There’s a couple of different theories regarding trilogies. One is that the first is the best, that the fresh idea that warranted multiple sequels is representative of a great idea that, while perhaps hampered by budget constraints, has real soul.
The second theory holds that the first sequel is the best. The idea is still fresh, and everything the creators weren’t able to do originally are suddenly possible; if the previous game was a hit, the significant budget increase allows for grander publication values, more spectacular action and more fully realised plot ideas.
Rarely is the third considered the best. Originally fresh ideas start to become tired and the creative folks behind the game (or movie) start to try too hard, to be blunt. It happened with the Splinter Cell series, though. Chaos Theory is by far the best game in the series. Pandora Tomorrow, the second game, is the one that tried too hard.
Splinter Cell games are meant to be about sneaking about and timing movements from shadow to shadow. This still happens here, and the game doesn’t even pretend there’s a shade of grey any more. The shadows are a great black line cutting through the light. Perhaps people felt the previous two games were too subtle.
The gadgetry is still there, and Sam Fisher keeps all the same tricks that he did in previous game, and would follow through to Chaos Theory, but the game lacks the amazing level design of the later game, or indeed its relative freedom. This game is the most linear of the trilogy, and marks the point where the Splinter Cell series began to become more like a modern shooter, and less like a stealth game. In other words; this was the moment where Tom Clancy divorced Thief.

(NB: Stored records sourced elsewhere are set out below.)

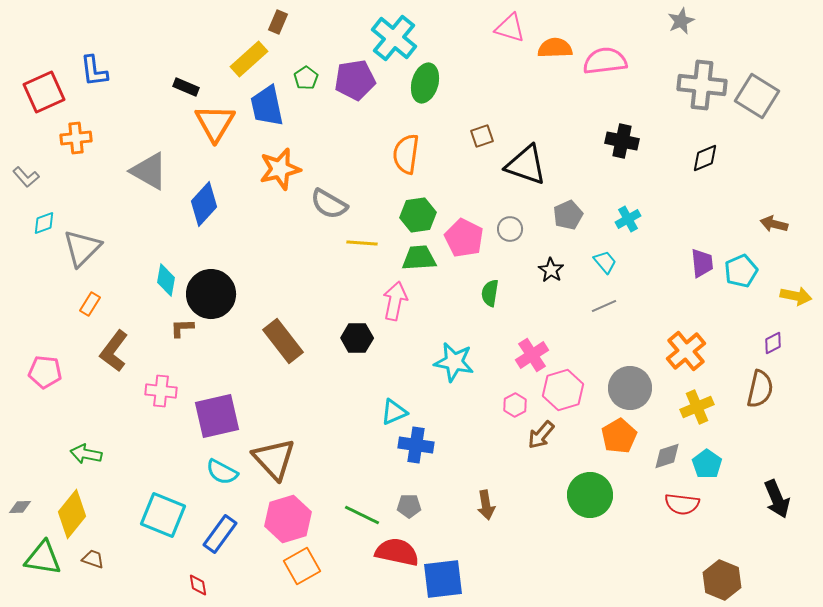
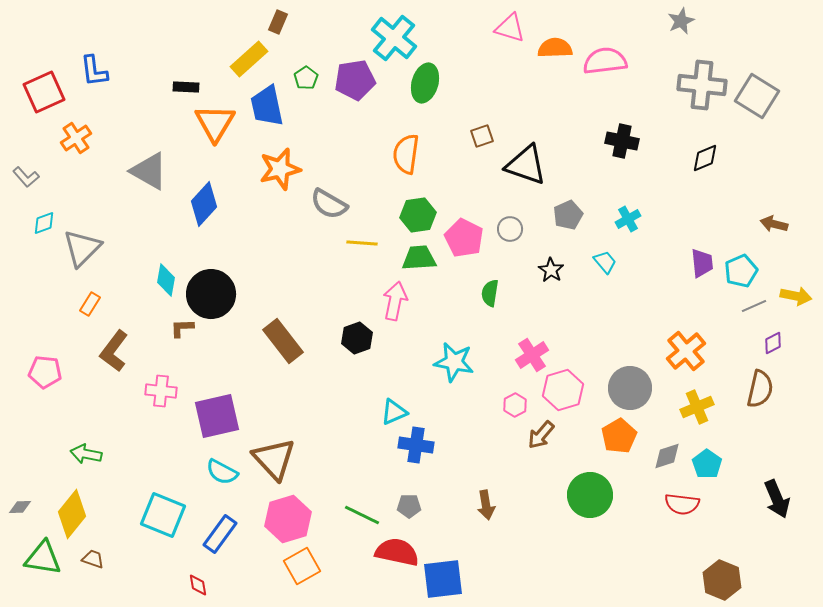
black rectangle at (186, 87): rotated 20 degrees counterclockwise
orange cross at (76, 138): rotated 28 degrees counterclockwise
gray line at (604, 306): moved 150 px right
black hexagon at (357, 338): rotated 20 degrees counterclockwise
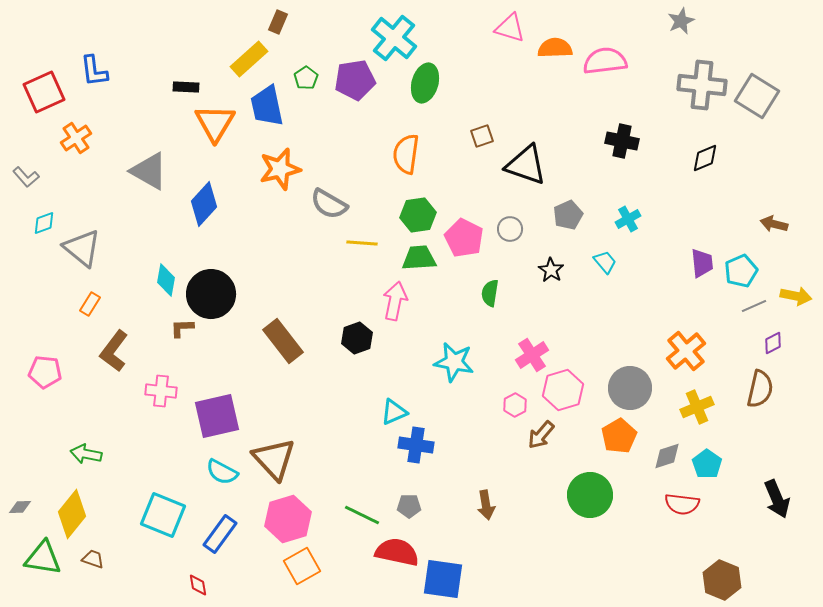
gray triangle at (82, 248): rotated 36 degrees counterclockwise
blue square at (443, 579): rotated 15 degrees clockwise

The plot started to reach too far here, as well. Chaos Theory, and especially the first game in the series, were filled with American gusto and patriotism, as befits a Tom Clancy-branded production, but here the game tries to take more than a few leafs from Chuck Norris’ book. Fisher has been recast as a veritable superhero, and the delivery of cut scenes and dialogue has become filled with forced puns and horrendous over-acting. Thankfully this was toned down after the game (for one sequel, at any rate).
I’m being critical of this game, but it’s not bad, really. It’s still more interesting to play than the corridor arcade shooters that dominate the modern gaming scene, and the HD facelift of this version is impressive indeed. There’s just not the same sense of fulfilment from sneaking around this game.
As such it’s the most miss-able of the three Tom Clancy Splinter Cell rereleases. There’s little point to buying it separately – you might as well pick up Conviction (not a great game, but not much worse than this). That said, buying the three games as one package is still worthwhile since, after finishing Chaos Theory and the original, you can always run through this and really get your money’s worth.